For most patients, checks happen every two to three months. But all treatment plans are individualized to the patient’s case and comfort level.
When your doctor is ready to treat a high PSA, the first intervention is typically Lupron, a drug that lowers testosterone levels, which cancer feeds on.
There are two possible ways to take Lupron: intermittently or continuously. The data shows that continuous Lupron is slightly better than intermittent Lupron, but the side effects are more significant. The best course of action is to individualize.
Individualized treatment plans are the most important aspect of cancer care, as our understanding of cancer has advanced and the treatments have become more focused on specific abnormalities.
Chemotherapy is rarely the first option, even when a large mass is found. There are now a multitude of options before chemotherapy is recommended.
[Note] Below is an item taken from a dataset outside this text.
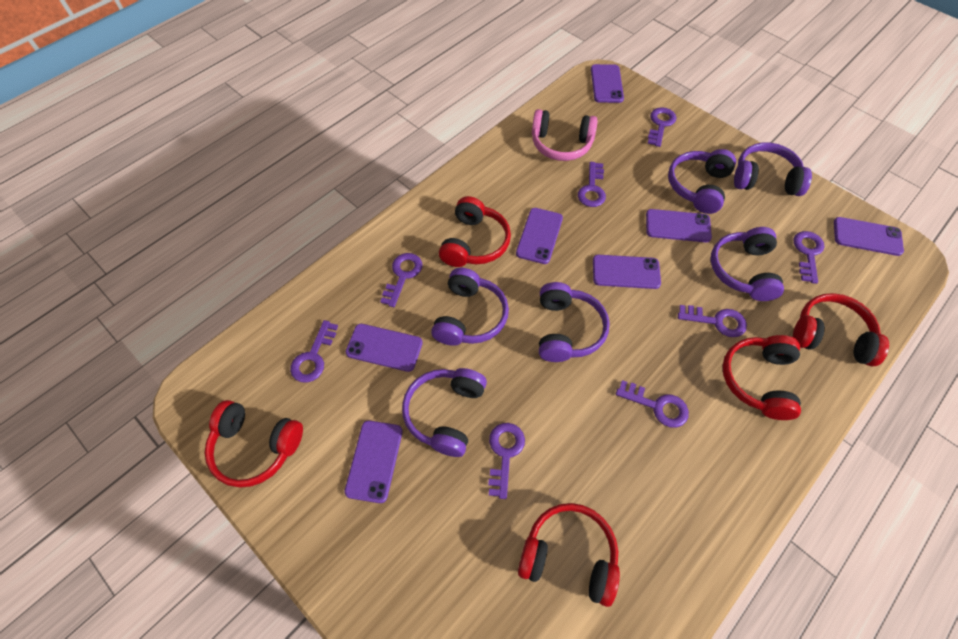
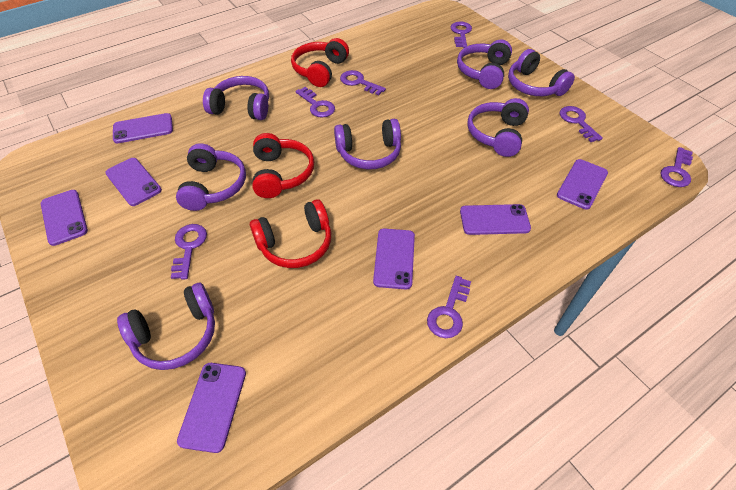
pink headphones: [532,109,598,161] = 1 -> none = 0
purple headphones: [402,368,487,457] [431,268,509,346] [539,282,610,362] [668,149,736,214] [711,227,784,301] [734,142,812,196] = 6 -> [117,283,215,370] [176,143,246,211] [203,76,269,120] [334,119,401,169] [457,40,512,89] [467,98,529,157] [508,49,575,96] = 7
purple key: [290,320,338,383] [380,253,423,307] [488,423,525,499] [578,162,606,207] [616,380,689,428] [648,107,677,147] [678,305,747,337] [793,231,825,284] = 8 -> [171,224,207,280] [295,87,335,118] [340,70,386,96] [427,276,471,338] [451,21,472,48] [560,106,603,142] [661,147,693,187] = 7
red headphones: [205,400,303,488] [439,196,511,267] [518,503,620,607] [722,335,801,420] [793,293,889,366] = 5 -> [250,199,331,268] [252,133,314,198] [291,38,349,87] = 3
Hormonal medicines are more specific in the enzymes they target, which means fewer side effects and a more effective treatment. There are also new medicines and molecular drugs that target specific proteins that cancer cells rely on to grow.
Before you make a decision, we recommend that you seek several opinions and review your options. We are here to help you learn the facts, know your options and choose what’s best for you.